Britshonna McDaniel felt the weight of the world lift when a news reporter nodded “yes” to her question: “Did they find them?”
Her two children and their cousin had been missing for 18 hours after they wandered away from their northwest Atlanta neighborhood park Thursday afternoon. The 6-year-old, 10-year-old and 14-year-old were found safe at a friend’s house at about 9 a.m. Friday.
“In my heart, I just felt like something was really wrong because this has been too many hours,” McDaniel said. “I’m shaky. I am, I’m very shaky. My heart is beating so fast. My chest hurt. But now that (they) have found them, I’m very excited. I can’t wait ‘til they get here so I can hug them.”
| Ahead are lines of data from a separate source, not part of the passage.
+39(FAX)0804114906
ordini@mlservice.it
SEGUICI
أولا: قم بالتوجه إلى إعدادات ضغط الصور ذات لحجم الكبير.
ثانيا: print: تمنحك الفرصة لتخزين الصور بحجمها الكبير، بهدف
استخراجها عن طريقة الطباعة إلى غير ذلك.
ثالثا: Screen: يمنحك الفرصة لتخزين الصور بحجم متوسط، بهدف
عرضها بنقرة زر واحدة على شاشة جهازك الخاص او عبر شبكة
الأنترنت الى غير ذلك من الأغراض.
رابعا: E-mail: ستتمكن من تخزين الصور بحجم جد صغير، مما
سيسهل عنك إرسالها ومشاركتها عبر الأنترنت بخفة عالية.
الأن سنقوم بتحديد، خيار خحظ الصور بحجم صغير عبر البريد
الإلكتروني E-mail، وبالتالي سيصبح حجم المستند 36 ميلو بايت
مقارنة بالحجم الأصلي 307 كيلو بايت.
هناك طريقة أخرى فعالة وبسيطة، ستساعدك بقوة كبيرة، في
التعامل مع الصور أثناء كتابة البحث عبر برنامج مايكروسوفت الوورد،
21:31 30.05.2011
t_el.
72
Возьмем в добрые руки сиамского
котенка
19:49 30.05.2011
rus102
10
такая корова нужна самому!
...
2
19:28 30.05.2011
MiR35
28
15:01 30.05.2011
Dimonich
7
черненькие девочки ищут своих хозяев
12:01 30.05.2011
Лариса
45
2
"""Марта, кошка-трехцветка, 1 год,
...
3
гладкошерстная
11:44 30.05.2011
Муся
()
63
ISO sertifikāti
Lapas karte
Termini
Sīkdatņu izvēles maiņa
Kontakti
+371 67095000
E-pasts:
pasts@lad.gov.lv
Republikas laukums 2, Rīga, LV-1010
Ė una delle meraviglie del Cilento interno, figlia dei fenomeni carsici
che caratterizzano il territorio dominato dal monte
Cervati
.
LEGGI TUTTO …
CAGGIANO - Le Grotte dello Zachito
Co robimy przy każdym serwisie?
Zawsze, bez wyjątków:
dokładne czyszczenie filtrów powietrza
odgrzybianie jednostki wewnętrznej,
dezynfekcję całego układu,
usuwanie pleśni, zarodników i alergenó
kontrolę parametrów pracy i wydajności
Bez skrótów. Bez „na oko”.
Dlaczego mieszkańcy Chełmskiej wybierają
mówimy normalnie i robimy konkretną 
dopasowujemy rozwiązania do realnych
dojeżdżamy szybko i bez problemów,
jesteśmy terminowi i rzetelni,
It was routine for the children to go to the park within the Westside Crossing complex on Perry Boulevard in the Scotts Crossing neighborhood, but their grandmother, Alkini Patterson, said they have always returned home.
Patterson told The Atlanta Journal-Constitution that her grandchildren left for the park Thursday around 3 p.m. after helping their mother unload groceries, but they didn’t have a cellphone with them.
“Then she watched them go to the park. They did go to the park,” Patterson said. “They normally come back from the park. But they didn’t come back this time.”
A security camera captured them walking near the Circle K gas station on Hollywood Road, which is less than a mile from their home and down the street from Abner Place, another small park that has a playground with a swing set.
“When we have children that are at this age, it’s considered critical and time is of the essence,” Atlanta police Deputy Chief Andrew Senzer told reporters. “So we put officers out in the field, canvass the area. But we can’t overlook our technology, and that was a fantastic tool for us. We were able to see them at different points in time where they were.”
Investigators retraced the children’s steps and eventually found them at a friend’s house on Mary George Avenue, Senzer said. The street loops around Westside Atlanta Charter School, which sits across from the apartment complex.
“As a father of kids, I know what that’s like to potentially have your kids gone from home for a long time and not know where they are, especially at night,” Senzer said. “We’re just all happy they were located.”
Police are still conducting their investigation into why the children wandered off for so long. McDaniel said her teenage daughter likes to spend time with friends, and the younger ones follow because they love her and want to be around her.
“I try to tell my daughter this is a cruel world. It really is,” she said. “They don’t care about you being a child or none of that. They will do stuff to you and just leave you there, and we just left here to wonder, like, ‘What’s happened?’”
But at this point, McDaniel said the kids aren’t in trouble. The family is just happy they’re back home and safe.